Weaknesses: - I believe that the details given in this work are detailed enough to reproduce the experimental results in the paper. The used neural network layers/functions are well established and the training schedule looks clean. However, I would like to encourage the authors to publish their code. - This work might not be a paradigm shift in methodology. However all components are well chosen from previous published work. Examples include the representation of events based on [48, 22, 49, 23], keeping temporal state from [39] or the detector head from [37]. - Resolution is still limited by the sensors of event camera and there is no color information (Although this sensor resolution is certainly interesting for driving video streams). During the experimental comparison, frame-based methods are also down-scaled to the same resolution as the event camera and converted to grayscale. It is exciting to see that the performance for event cameras is on-par with frame-based cameras (in bright settings!), however a camera sensor with a higher resolution and color is likely performing better.

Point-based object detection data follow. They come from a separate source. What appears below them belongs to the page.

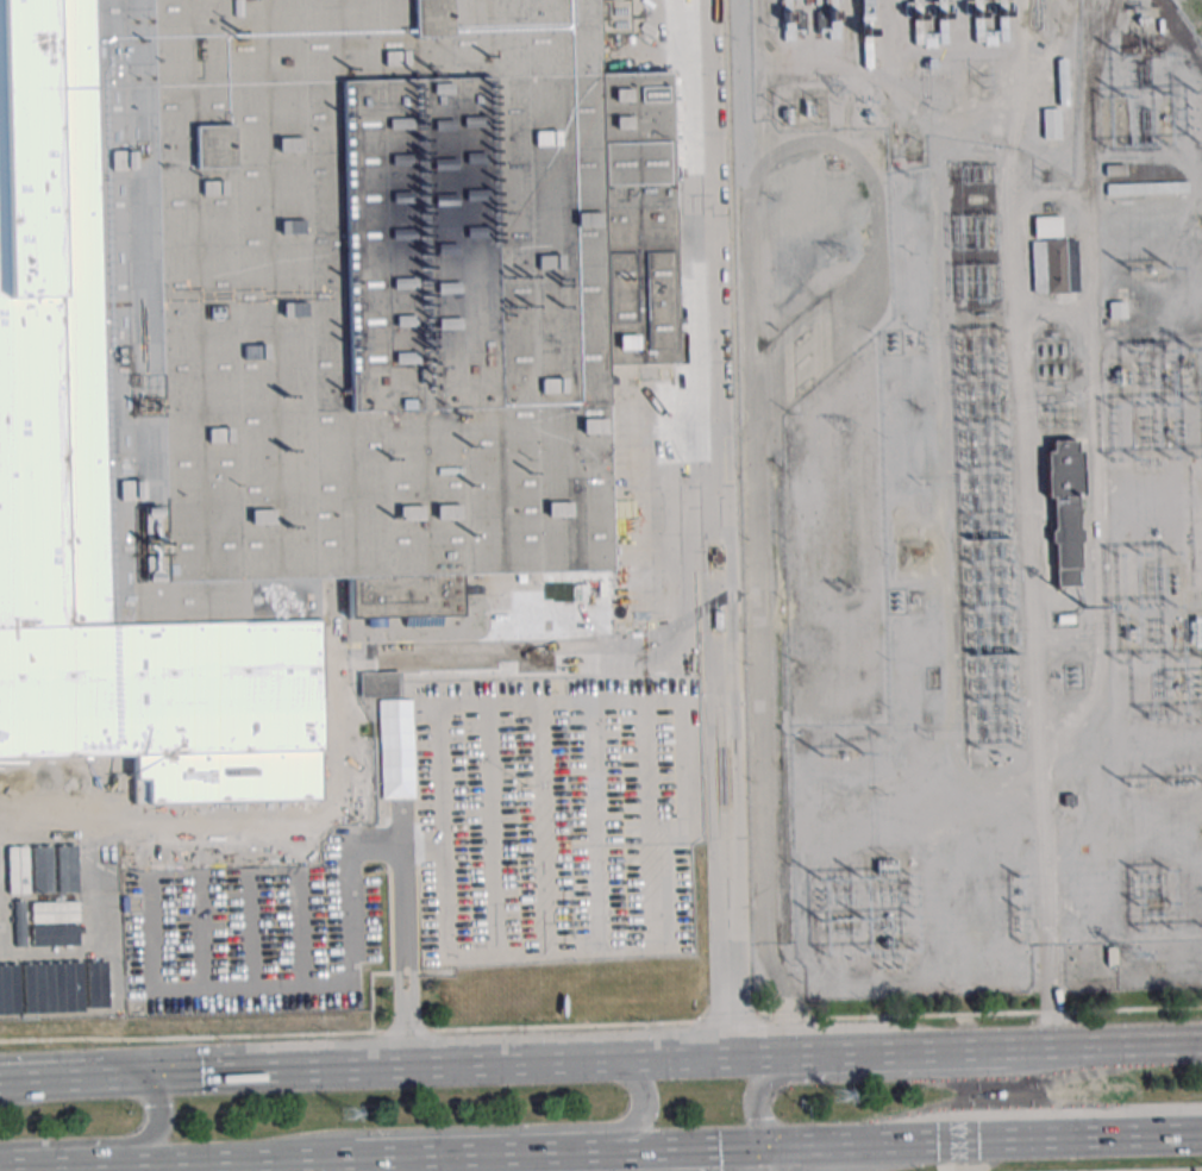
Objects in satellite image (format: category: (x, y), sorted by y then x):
building: (941, 17)
building: (989, 21)
building: (866, 47)
power tower: (981, 82)
power tower: (834, 86)
building: (1051, 123)
road: (1090, 242)
power tower: (836, 253)
building: (1052, 258)
road: (1067, 315)
building: (297, 346)
power tower: (841, 427)
power substation: (971, 488)
building: (1064, 511)
road: (708, 528)
power tower: (846, 592)
building: (52, 764)
road: (965, 776)
building: (52, 788)
road: (397, 820)
building: (53, 831)
road: (376, 852)
building: (54, 861)
building: (435, 864)
building: (55, 883)
building: (507, 902)
power tower: (1124, 959)
road: (1057, 972)
road: (1051, 996)
road: (788, 997)
road: (406, 1021)
road: (601, 1024)
road: (965, 1050)
road: (414, 1068)
traffic signals: (133, 1075)
road: (895, 1075)
road: (49, 1079)
power tower: (837, 1097)
road: (1027, 1112)
power tower: (345, 1113)
road: (473, 1130)
road: (1188, 1133)
road: (1075, 1137)
road: (111, 1141)
road: (871, 1143)
road: (947, 1143)
traffic signals: (766, 1146)
road: (723, 1147)
road: (650, 1149)
road: (479, 1153)
road: (766, 1158)
road: (271, 1160)
road: (103, 1165)
road: (207, 1166)
road: (1169, 1169)

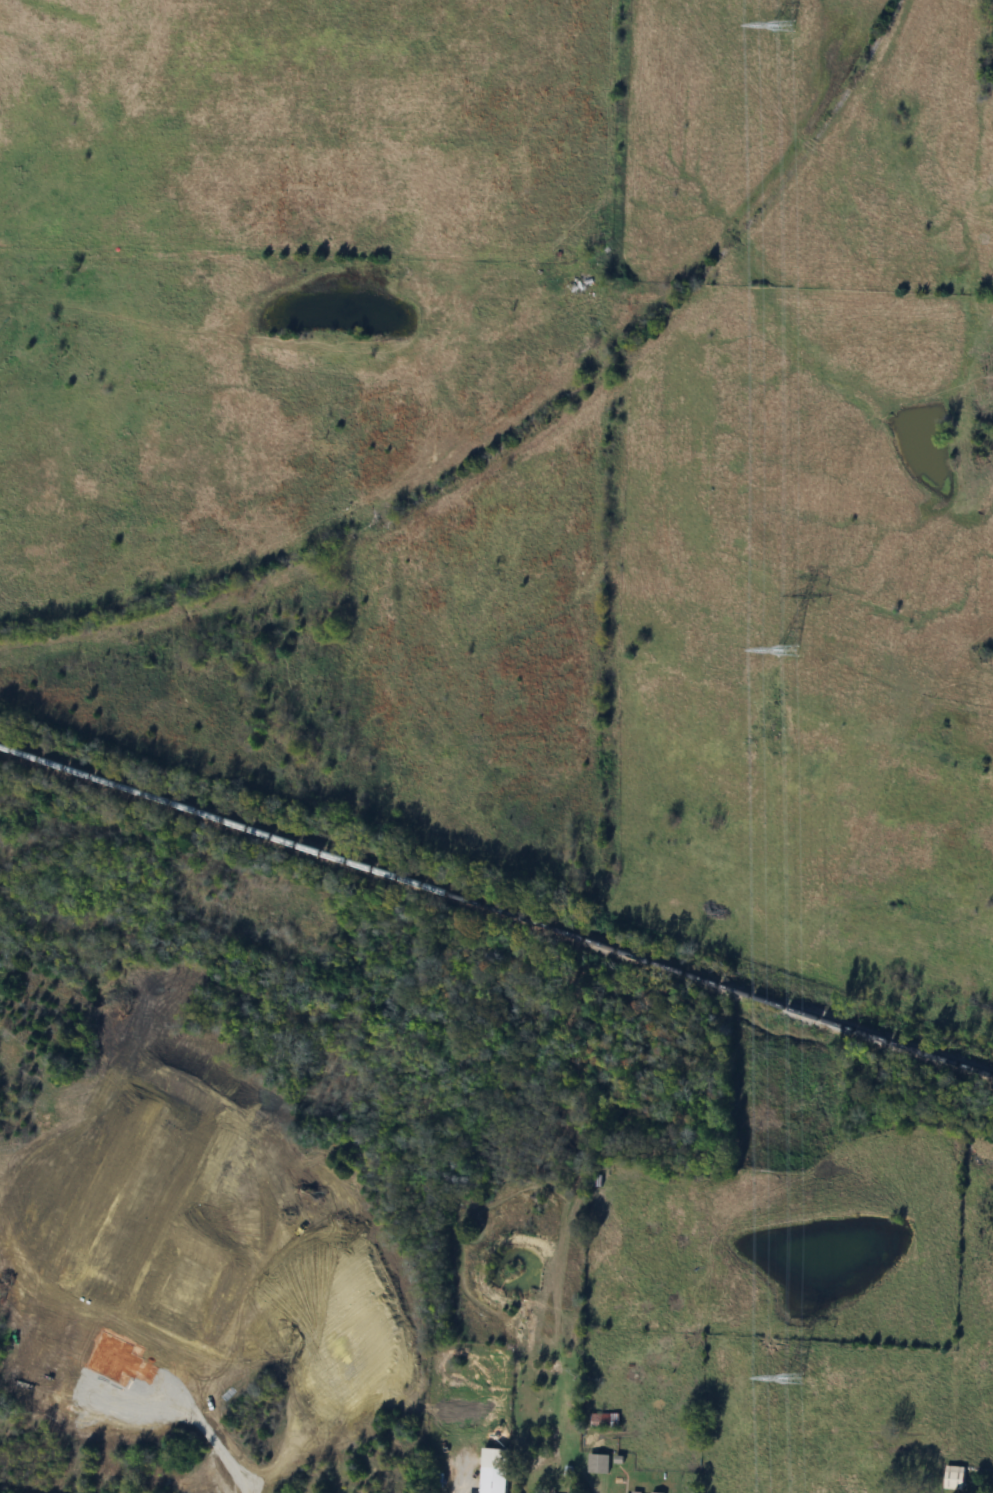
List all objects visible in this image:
power tower: (783, 25)
railway: (520, 420)
power tower: (788, 651)
railway: (496, 909)
power tower: (792, 1381)
building: (602, 1421)
building: (596, 1464)
building: (491, 1480)
building: (652, 1492)

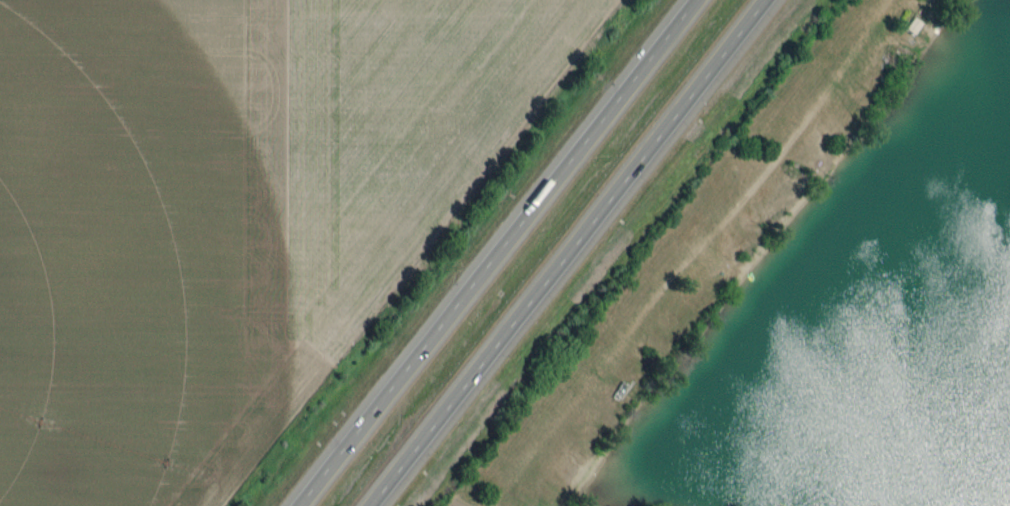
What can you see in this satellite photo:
road: (494, 253)
road: (564, 253)

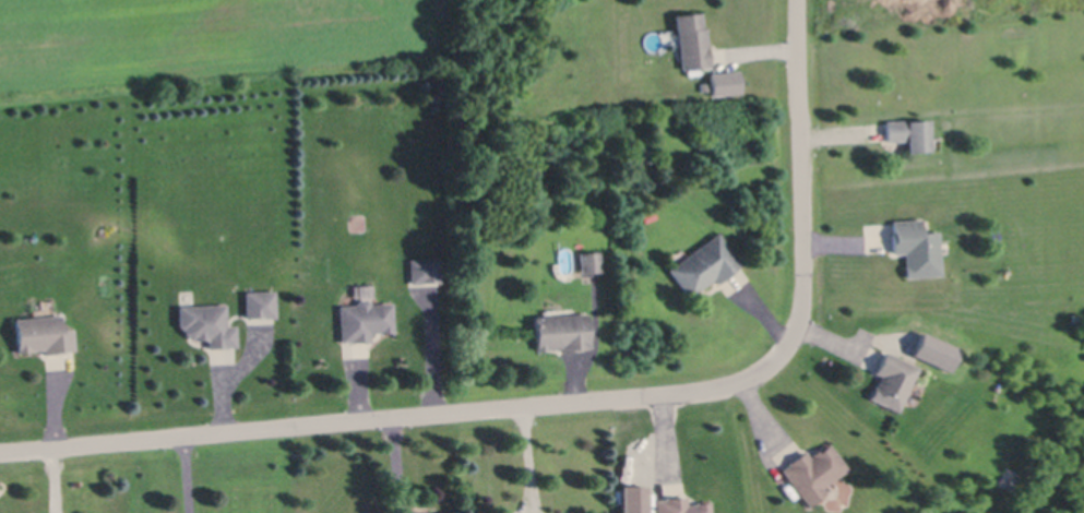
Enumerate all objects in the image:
building: (693, 39)
crop: (209, 40)
building: (721, 83)
building: (909, 131)
building: (484, 180)
building: (917, 246)
building: (591, 261)
building: (706, 264)
building: (426, 267)
building: (259, 302)
building: (363, 319)
building: (208, 323)
building: (562, 331)
building: (45, 333)
building: (930, 351)
road: (432, 353)
building: (924, 362)
building: (892, 376)
road: (572, 399)
road: (398, 464)
building: (815, 470)
road: (194, 473)
road: (55, 479)
building: (629, 499)
building: (681, 505)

This is not necessarily a weakness for the method; it just leads to potential missing empirical evidence that event cameras in the proposed setup would beat frame-based methods in general. - I might have missed this, but the work does not talk about verification that the automated label transfer of object bounding boxes indeed does work to a certain degree. The qualitative examples (and the detection rates) seem to be evidence of the high quality. However, I would have liked some discussion about this issue.

Correctness: Yes.

Clarity: The paper is well written and easy to follow. The authors make sure that uncommon aspects are well introduced. Experimental results are discussed clearly and fairly.

Relation to Prior Work: Yes, I believe so.

Reproducibility: Yes

Additional Feedback: Additional questions to the authors: - Do you plan to publish your implementation of the experiments along with the dataset? - Do you plan to publish evaluation code along with the dataset? This would ensure that future research is evaluated in the same way as your method. - Have you considered using an event queue per pixel of the past events instead of the mentioned histogram, time surface or event volumes? The work of "Learning an event sequence embedding for dense event-based deep stereo" by Tulyakov et al. report success representing past state by collecting events per pixel rather than training some RNN-like architecture to keep state over time. This might be in line with your final thoughts in the conclusion. - What is the performance of "Gray-RetinaNet" without the resolution and color alternations? - How did you validate the automatically transferred labels in the dataset? (low priority: - What do you think hinders computer vision on event cameras to surpass frame-base camera reasoning?) -------- I would like to thank the authors for their rebuttal and the insightful reviews. I recommend to publish this work. Even more, as the authors promise to make the evaluation protocol clear and append the comparison with a non-downscaled and colored result for the frame based method.